Anche i sindacati tradizionali si stanno muovendo: la Germania lavora su questi temi dal 2016, l’Italia un po’ meno, spesso focalizzandosi più sul lavoro autonomo che su queste nuove forme di precarietà.
La tutela del lavoro digitale spesso passa dai tribunali, tramite ricorsi collettivi o class action, per far riconoscere i diritti o riqualificare questi lavoratori come salariati. In alcuni Paesi, come la Francia, ci sono stati tentativi di far assumere piattaforme centinaia di migliaia di lavoratori, anche se non sempre con successo. In Brasile, invece, una piattaforma è stata condannata a regolarizzare e pagare gli arretrati ai propri lavoratori.
Le aziende provano ad autoregolamentarsi con iniziative come la “Partnership for AI” di Google, ma spesso si tratta più di strategie per evitare regolamentazioni stringenti che di vere soluzioni.
Tra le proposte più innovative ci sono le cooperative di intelligenza artificiale: sistemi in cui la proprietà dei dati e degli algoritmi è detenuta dai lavoratori stessi, come estensione del cooperativismo di piattaforma.

VOCE 1: Arrivando al tema del reddito universale, spesso proposto come soluzione per chi non lavora più. Tuttavia, oggi il lavoro c’è ancora, è solo invisibilizzato e sottopagato. Quindi il reddito universale dovrebbe servire anche ad accompagnare chi svolge questi lavori nascosti, compensando il surplus che le grandi aziende realizzano grazie a questa forza lavoro mondiale.

VOCE 2: Questa proposta non è nuova: già nel 1999 avevo pubblicato un articolo sull’uso della moneta elettronica per pagare un reddito di cittadinanza digitale. L’idea di fondo è che c’è continuità tra chi viene pagato pochissimo nel Sud del mondo e chi lavora gratuitamente in tutto il mondo come utente/consumatore. È necessario prevedere una forma di redistribuzione che superi il solo salario.
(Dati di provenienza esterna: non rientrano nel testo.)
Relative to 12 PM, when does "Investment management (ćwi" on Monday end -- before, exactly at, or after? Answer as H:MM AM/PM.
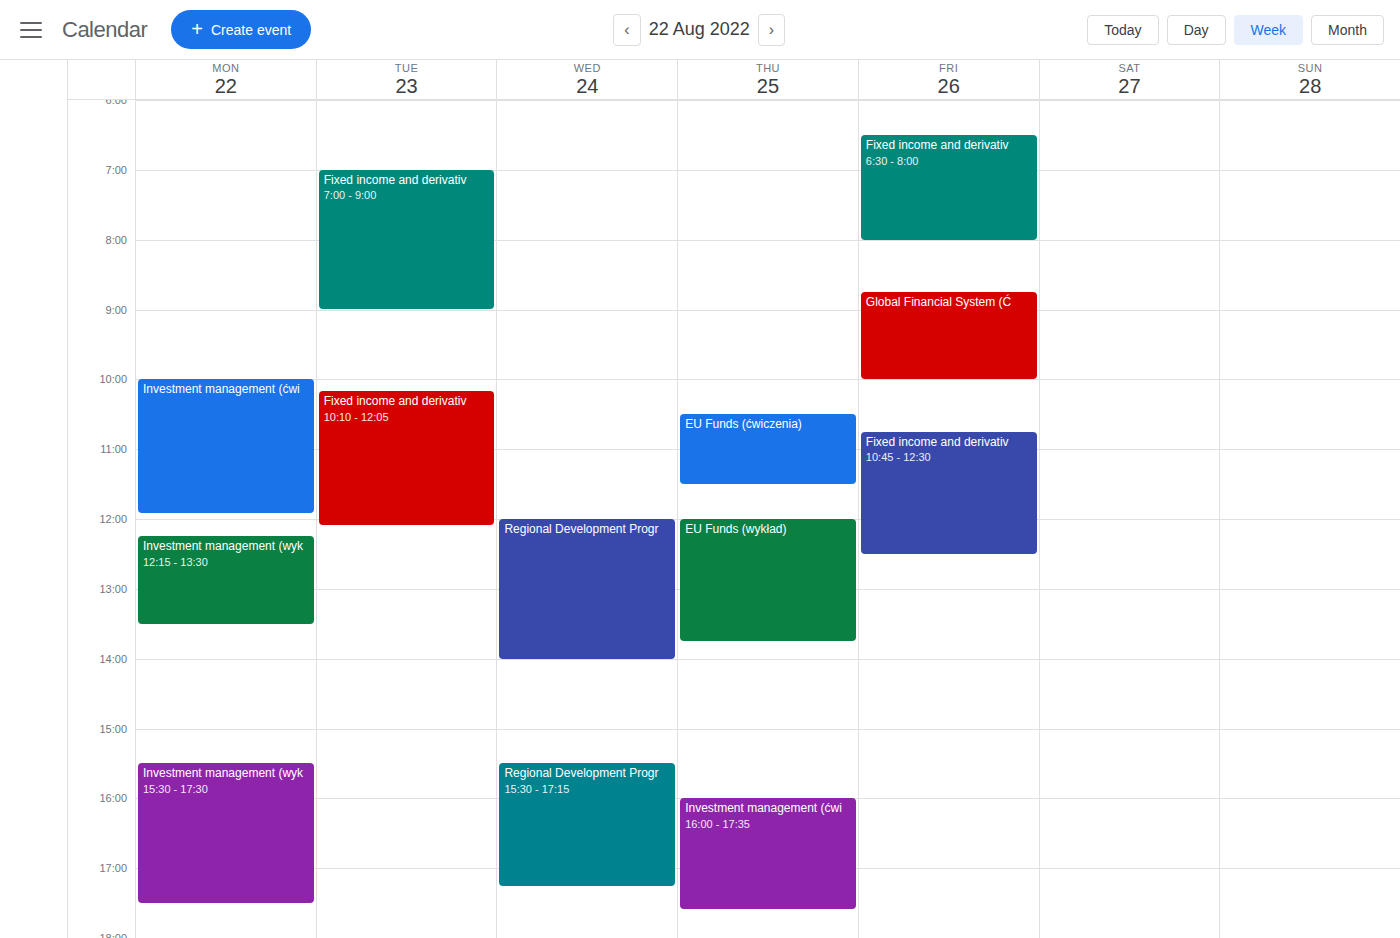
11:55 AM -- before 12 PM, 5 minutes above the 12 PM line.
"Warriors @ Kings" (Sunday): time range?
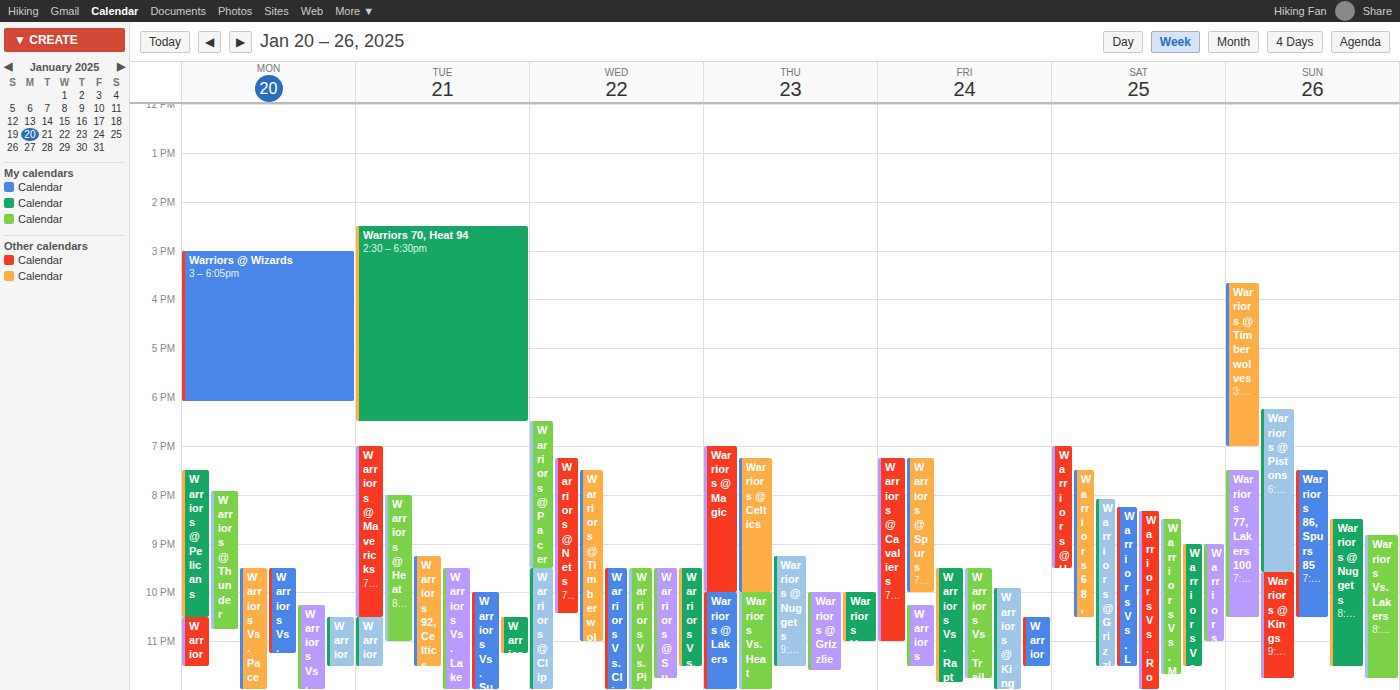
9:35 PM to 11:45 PM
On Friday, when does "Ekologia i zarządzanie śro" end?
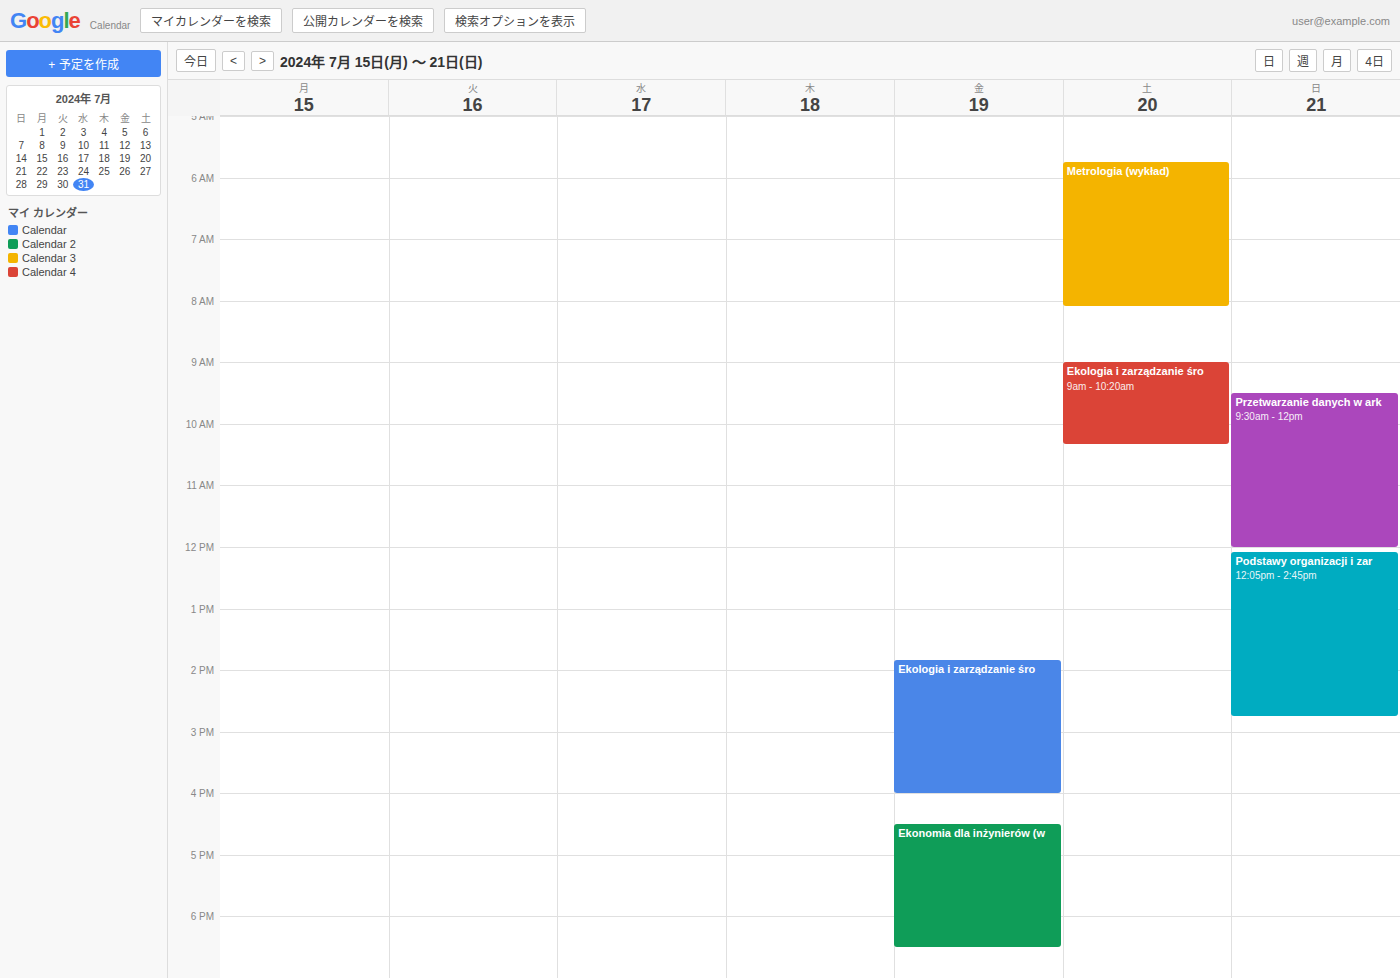
4:00 PM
La parola chiave è tassazione delle piattaforme e redistribuzione del valore generato da tutti, per arrivare a un reddito digitale universale (RDU). La storia del reddito universale è lunga e complessa, nata in una prospettiva post-lavorista, ma oggi spesso distorta o manipolata anche da chi ha interesse a non cambiare nulla, come i grandi imprenditori della tecnologia.
Il vero punto è che tutti i lavori si stanno digitalizzando e dataficando, spesso tramite piattaforme che producono soluzioni di intelligenza artificiale. Lo abbiamo visto con il boom dello smart working, ma anche nelle attività quotidiane su Teams, Zoom, Gmail, YouTube, eccetera: tutto viene registrato, trasformato e analizzato dall’intelligenza artificiale usando i nostri dati.
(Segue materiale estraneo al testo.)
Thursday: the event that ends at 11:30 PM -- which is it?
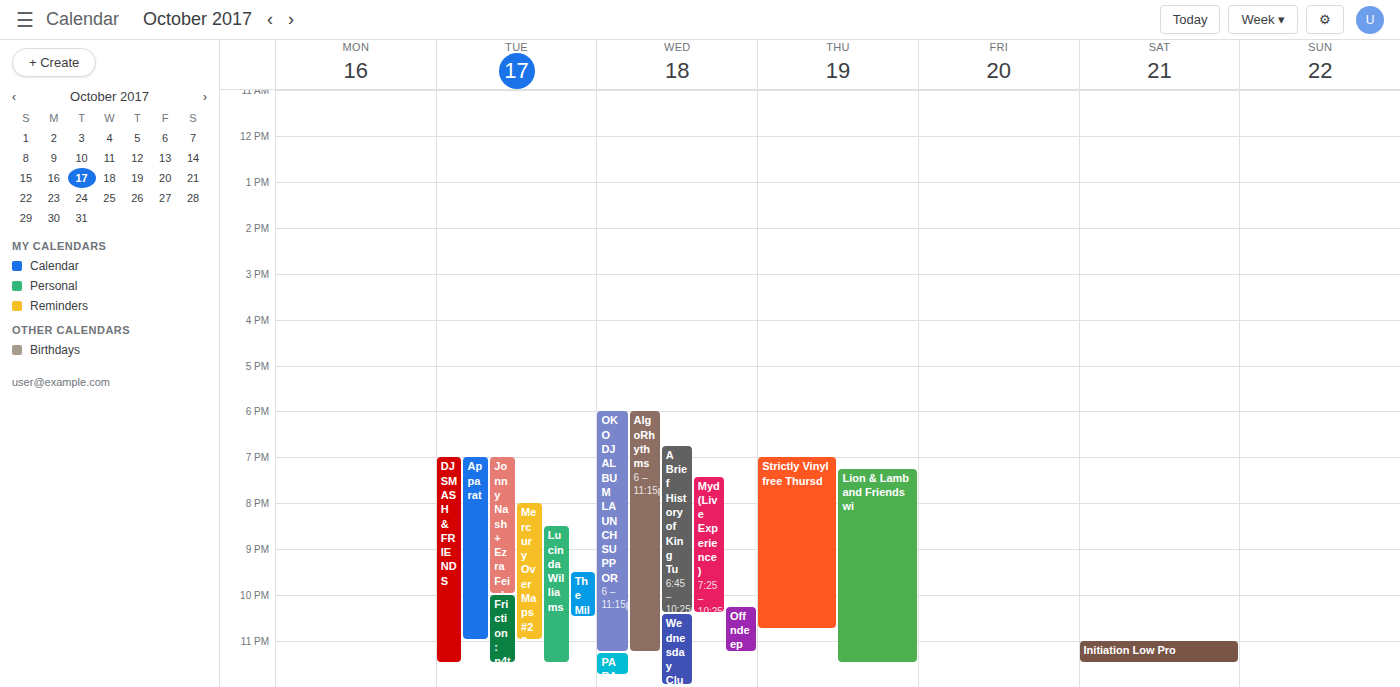
"Lion & Lamb and Friends wi"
Quindi, il reddito universale digitale serve a compensare il valore sociale prodotto sia dai milioni di persone che lavorano come operai dei dati, sia dagli utenti-consumatori di tutto il mondo. È una questione di giustizia sociale, redistribuzione e riconoscimento a livello nazionale e internazionale di questo lavoro.

VOCE 1: Ringraziamo Antonio Casilli per questo intervento.
In genere, Antonio ci raggiunge da remoto da Parigi, ma questa volta lo abbiamo incontrato a Roma, al Centro per la Riforma dello Stato, con cui collabora dal 2015, quando ancora il suo libro “Waiting for Robots” era solo un’idea. Gli dobbiamo un ringraziamento anche per aver contribuito a far nascere questa riflessione.
Noi abbiamo approfittato di questa occasione per incontrarci dal vivo, anche se l’intervista è stata registrata qualche giorno prima della messa in onda.
Entropia Massima finisce qui.
Salutiamo tutti e tutte, in particolare chi ci ascolta dal carcere.
Vi lasciamo ai prossimi programmi del lunedì sera, e vi diamo appuntamento a lunedì prossimo con Entropia Massima.